[Trecho da página]

Encontro de integrantes do coletivo Força Tururu. Crédito: Divulgação

A falta de material de campanha, o discurso violento de Bolsonaro e o clima de tensão no ar. Nada disso foi capaz de sufocar a iniciativa de coletivos populares do Recife e Região Metropolitana de ir pras ruas de suas comunidades disputar o voto em Lula na reta final do segundo turno. Isso não significa que os coletivos não tinham ou tenham receito de ser hostilizados por bolsonaristas, mas colocaram em primeiro lugar a urgência do combate à fome, a defesa da democracia e o resgate e ampliação de direitos perdidos e por conquistar.

Alguns desses coletivos se manifestaram abertamente por uma candidatura nas redes e nas ruas pela primeira vez na sua história. Foi o caso do Coletivo Força Tururu, de Paulista, com 14 anos de existência. O engajamento pró-Lula veio ainda no primeiro turno. “Decidimos entrar de cabeça na campanha um mês e meio antes do primeiro turno. Primeiro, formamos um grupo para dialogar com pessoas que pensam igual a gente, ou seja, votam em Lula e, posteriormente, montamos estratégias para trabalhar com pessoas que pensam diferente da gente, indecisos ou até mesmo quem vota em Bolsonaro`, explica André Fidélis, do coletivo.

Os integrantes do Força Tururu sentiram a necessidade de criar uma marca, foi então que surgiu o #TururuTáComLula. Depois, eles investiram em elaborar um material que tivesse a” cara e o sentimento da comunidade”. Foram 1.500 “preguinhas”, 800 adesivos de carro e portão e um banner. E mais: produziram dois spots para anuncicleta – anúncio em aúdio para bicicleta – que já circularam por 20 horas, com vozes dos próprios moradores do Tururu.

[Exercício 1] Segundo o trecho sobre os coletivos do Recife, há quantos anos existe o Coletivo Força Tururu?
[Exercício 2] De acordo com o trecho sobre os coletivos do Recife, por que os coletivos foram às ruas disputar votos mesmo com receio de serem hostilizados por bolsonaristas?
[Exercício 3] Transcreva o trecho sobre os coletivos do Recife de "Os integrantes do" até "moradores do Tururu.".

[Material fornecido]
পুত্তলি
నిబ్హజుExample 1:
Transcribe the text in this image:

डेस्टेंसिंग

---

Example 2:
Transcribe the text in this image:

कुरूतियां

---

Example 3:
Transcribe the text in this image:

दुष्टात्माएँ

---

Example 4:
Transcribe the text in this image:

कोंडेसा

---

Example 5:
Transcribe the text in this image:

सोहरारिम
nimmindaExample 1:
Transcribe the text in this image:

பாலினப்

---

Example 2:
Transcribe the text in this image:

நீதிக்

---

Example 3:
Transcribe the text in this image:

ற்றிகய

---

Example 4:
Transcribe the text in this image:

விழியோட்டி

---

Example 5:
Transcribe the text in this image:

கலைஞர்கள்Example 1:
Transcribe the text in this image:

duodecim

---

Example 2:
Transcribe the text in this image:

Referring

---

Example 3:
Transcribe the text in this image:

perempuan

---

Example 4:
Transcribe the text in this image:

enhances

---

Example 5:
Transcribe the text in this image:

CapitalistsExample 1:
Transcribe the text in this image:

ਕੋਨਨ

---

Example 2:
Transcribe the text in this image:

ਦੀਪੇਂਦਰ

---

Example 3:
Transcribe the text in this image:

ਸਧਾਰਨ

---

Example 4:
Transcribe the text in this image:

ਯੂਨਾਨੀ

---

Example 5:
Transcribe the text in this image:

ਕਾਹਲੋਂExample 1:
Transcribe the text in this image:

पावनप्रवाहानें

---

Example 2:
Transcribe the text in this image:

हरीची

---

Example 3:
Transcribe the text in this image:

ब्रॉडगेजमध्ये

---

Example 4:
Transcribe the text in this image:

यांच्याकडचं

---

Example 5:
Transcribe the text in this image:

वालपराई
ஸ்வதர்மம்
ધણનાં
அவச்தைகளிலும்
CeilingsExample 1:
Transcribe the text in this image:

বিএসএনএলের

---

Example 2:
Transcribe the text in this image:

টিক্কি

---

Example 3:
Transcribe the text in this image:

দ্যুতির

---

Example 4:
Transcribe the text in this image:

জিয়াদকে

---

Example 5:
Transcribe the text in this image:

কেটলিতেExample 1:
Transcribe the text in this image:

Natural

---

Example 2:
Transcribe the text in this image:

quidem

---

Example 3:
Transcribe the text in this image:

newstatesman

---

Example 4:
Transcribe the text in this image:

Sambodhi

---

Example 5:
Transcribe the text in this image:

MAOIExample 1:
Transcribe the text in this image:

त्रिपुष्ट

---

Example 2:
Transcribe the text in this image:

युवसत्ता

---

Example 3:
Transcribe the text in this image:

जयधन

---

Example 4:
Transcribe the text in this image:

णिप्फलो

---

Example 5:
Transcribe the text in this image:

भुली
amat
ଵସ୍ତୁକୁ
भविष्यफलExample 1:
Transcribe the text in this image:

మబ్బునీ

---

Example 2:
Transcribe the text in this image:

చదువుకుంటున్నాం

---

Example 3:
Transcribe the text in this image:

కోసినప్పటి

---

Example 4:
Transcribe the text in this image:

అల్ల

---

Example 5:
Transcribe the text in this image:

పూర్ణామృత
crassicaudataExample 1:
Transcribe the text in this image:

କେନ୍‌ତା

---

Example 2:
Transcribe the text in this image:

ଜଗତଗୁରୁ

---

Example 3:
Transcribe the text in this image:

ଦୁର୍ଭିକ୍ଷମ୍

==

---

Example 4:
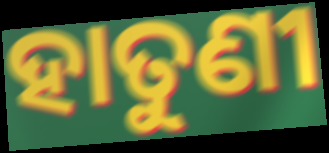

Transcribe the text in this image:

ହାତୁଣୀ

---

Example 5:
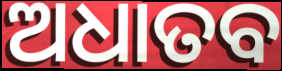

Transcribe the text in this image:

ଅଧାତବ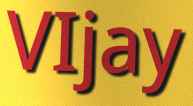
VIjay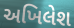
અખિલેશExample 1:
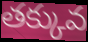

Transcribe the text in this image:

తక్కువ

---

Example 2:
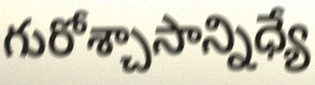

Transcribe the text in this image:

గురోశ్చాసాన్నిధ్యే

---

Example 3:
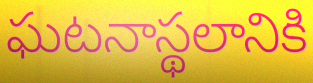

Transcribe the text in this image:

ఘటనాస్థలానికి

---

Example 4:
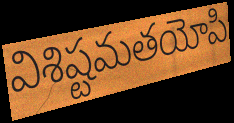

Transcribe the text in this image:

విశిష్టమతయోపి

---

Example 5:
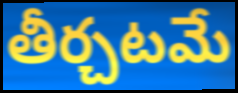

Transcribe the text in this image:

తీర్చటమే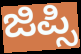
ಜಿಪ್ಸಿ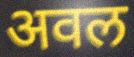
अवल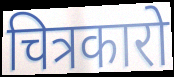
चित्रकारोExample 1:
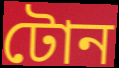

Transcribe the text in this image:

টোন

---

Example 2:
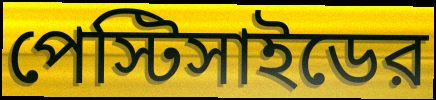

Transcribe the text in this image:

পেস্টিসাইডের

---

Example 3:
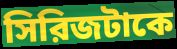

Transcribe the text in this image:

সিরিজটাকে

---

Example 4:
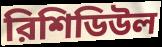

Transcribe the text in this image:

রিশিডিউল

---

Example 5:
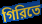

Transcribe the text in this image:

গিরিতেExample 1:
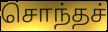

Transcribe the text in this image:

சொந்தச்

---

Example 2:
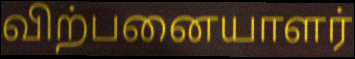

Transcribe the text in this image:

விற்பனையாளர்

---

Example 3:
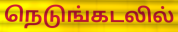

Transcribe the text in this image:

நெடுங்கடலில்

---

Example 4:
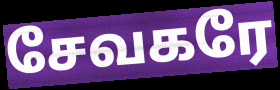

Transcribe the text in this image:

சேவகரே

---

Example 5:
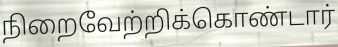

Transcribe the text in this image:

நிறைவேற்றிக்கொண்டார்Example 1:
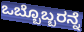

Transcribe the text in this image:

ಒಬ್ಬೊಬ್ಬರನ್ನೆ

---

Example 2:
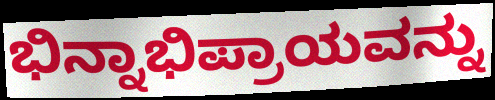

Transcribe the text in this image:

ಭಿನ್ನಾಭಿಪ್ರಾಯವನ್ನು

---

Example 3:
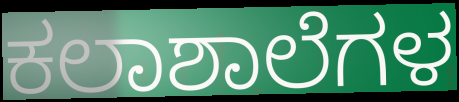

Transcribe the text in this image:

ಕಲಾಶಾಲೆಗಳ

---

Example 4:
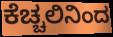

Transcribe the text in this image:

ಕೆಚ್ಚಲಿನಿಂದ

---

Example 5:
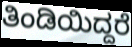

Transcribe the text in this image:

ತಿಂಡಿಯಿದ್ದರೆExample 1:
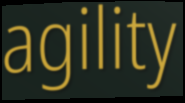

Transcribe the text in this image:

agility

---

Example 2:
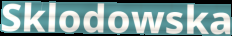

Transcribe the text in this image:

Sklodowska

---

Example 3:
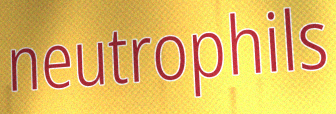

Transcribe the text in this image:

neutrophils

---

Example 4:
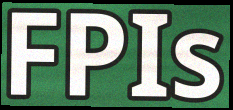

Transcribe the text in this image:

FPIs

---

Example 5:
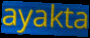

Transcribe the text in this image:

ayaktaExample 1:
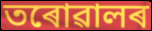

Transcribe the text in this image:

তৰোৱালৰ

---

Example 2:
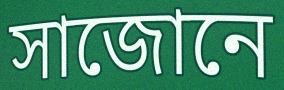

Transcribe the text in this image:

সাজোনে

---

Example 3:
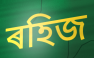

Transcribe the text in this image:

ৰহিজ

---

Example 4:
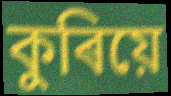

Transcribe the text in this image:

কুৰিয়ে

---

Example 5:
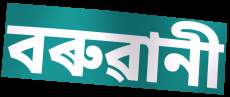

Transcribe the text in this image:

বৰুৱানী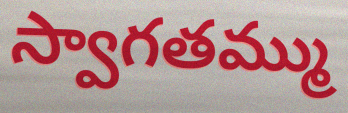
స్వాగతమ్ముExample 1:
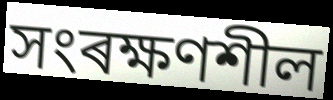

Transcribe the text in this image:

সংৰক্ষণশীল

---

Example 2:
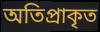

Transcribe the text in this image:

--

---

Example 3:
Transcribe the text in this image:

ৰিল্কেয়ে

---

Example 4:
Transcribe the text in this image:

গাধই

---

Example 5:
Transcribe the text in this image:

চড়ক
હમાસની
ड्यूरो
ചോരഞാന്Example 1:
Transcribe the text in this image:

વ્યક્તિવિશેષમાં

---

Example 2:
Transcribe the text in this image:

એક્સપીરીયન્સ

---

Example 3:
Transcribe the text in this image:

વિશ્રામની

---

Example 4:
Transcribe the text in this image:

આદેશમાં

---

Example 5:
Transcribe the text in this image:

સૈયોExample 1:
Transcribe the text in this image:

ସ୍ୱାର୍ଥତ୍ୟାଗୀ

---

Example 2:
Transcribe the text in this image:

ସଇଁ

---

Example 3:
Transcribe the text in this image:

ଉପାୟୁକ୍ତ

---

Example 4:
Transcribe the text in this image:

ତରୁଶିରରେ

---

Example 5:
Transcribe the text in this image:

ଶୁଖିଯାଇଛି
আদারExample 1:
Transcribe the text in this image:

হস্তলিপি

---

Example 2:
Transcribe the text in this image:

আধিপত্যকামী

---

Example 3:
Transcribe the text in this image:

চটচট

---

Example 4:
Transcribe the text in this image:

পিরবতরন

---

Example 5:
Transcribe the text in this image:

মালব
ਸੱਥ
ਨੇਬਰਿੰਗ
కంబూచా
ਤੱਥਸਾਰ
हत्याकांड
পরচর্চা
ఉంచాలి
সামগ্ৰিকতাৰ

[Resposta completa 1] O Coletivo Força Tururu tem 14 anos de existência.

[Resposta completa 2] Porque colocaram em primeiro lugar a urgência do combate à fome, a defesa da democracia e o resgate e a ampliação de direitos perdidos e ainda por conquistar.

[Resposta completa 3]
Os integrantes do Força Tururu sentiram a necessidade de criar uma marca, foi então que surgiu o #TururuTáComLula. Depois, eles investiram em elaborar um material que tivesse a” cara e o sentimento da comunidade”. Foram 1.500 “preguinhas”, 800 adesivos de carro e portão e um banner. E mais: produziram dois spots para anuncicleta – anúncio em aúdio para bicicleta – que já circularam por 20 horas, com vozes dos próprios moradores do Tururu.